Luckily, there are some in Congress who have been showing leadership, and demonstrating that on the issue of human rights, there is simply no place for party. Both the House and Senate have sent bipartisan letters urging action for the devastating plight against the Rohingya. And in October, both the Senate Foreign Relations Committee and the House Foreign Affairs Committee held public hearings.
Now, there is bipartisan legislation recently introduced in both the House (H.R. 4223) and Senate (S. 2060) which ramps up the pressure. If passed and signed by the President, it would significantly increase the pressure on the Myanmar military officials responsible for these terrible atrocities and prompt investigations and possible prosecutions of war criminals, and require reporting on ethnic cleansing, and other crimes against humanity, including genocide, taking place. It would prohibit U.S. military cooperation with Myanmar’s military, and further hold Myanmar to account by requiring cooperation with the U.N. fact-finding mission, access to humanitarian aid groups, and extending civil and political rights, to include citizenship, to the Rohingya.
In addition to other legislative efforts, including a bipartisan resolution in the House, some members of Congress are demonstrating that the U.S. government will not stand by while so many suffer.

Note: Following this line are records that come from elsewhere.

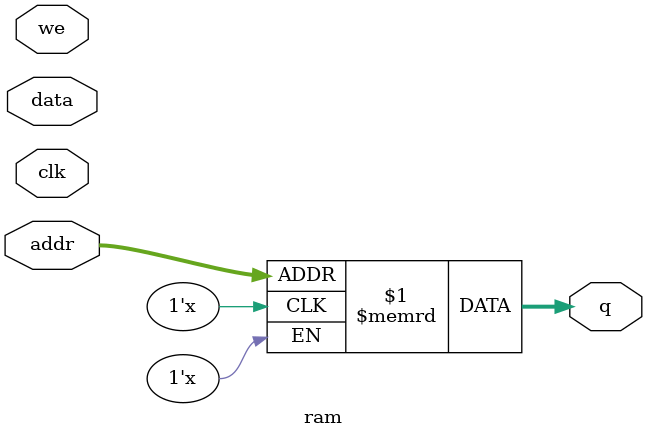
<source format=v>
module ram
(
input [7:0] data,
input [5:0] addr,
input we, clk,
output [7:0] q
);
reg [7:0] ram[63:0];
// when we is high, write data to ram at address addr
// assign the ram value at address addr to q
assign q = ram[addr];
//always @(posedge clk)
//  if (we)
//    ram[addr] <= data;
endmodule

</source>
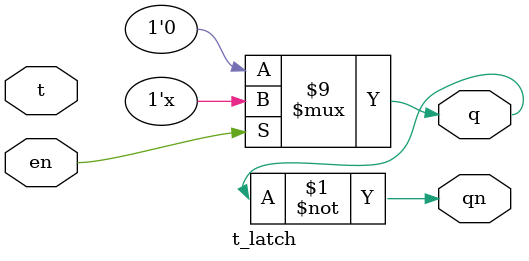
<source format=v>
module t_latch(
                input en,t,
                output reg q,
                output qn);
assign qn=~q;

always @(en or t)
    begin
        if(!en)
            q<=0;
        else
            begin
            case(t)
            1'b0 : q<=q;
            
            default : q<=~q;
            
                       endcase
                      end
                                            
                       end

    endmodule

</source>
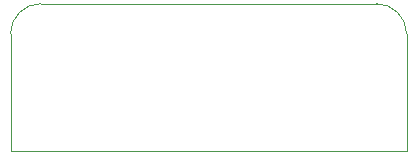
<source format=gbr>
G04 #@! TF.FileFunction,Profile,NP*
%FSLAX46Y46*%
G04 Gerber Fmt 4.6, Leading zero omitted, Abs format (unit mm)*
G04 Created by KiCad (PCBNEW (2015-01-02 BZR 5348)-product) date 1/13/2015 10:06:43 PM*
%MOMM*%
G01*
G04 APERTURE LIST*
%ADD10C,0.100000*%
G04 APERTURE END LIST*
D10*
X130556000Y-94488000D02*
X130556000Y-104394000D01*
X161544000Y-91948000D02*
X133096000Y-91948000D01*
X164084000Y-94488000D02*
X164084000Y-104394000D01*
X164084000Y-94488000D02*
G75*
G03X161544000Y-91948000I-2540000J0D01*
G01*
X133096000Y-91948000D02*
G75*
G03X130556000Y-94488000I0J-2540000D01*
G01*
X164084000Y-104394000D02*
X130556000Y-104394000D01*
M02*

</source>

As Secretary of State Rex Tillerson visits Myanmar this week, and meets with those who have the power to change course there, we hope that he will be forceful in his call for an immediate end to this violence and call this crisis what it is — ethnic cleansing — including the forced displacement of a people from their home. Secretary Tillerson, along with President Trump and the international community, must send a clear message that these vicious acts of violence and persecution will not go unchecked and those responsible will be held accountable.
We must condemn these crimes against humanity, and stand alongside those facing persecution. But we must also act, and do something to end them — once and for all.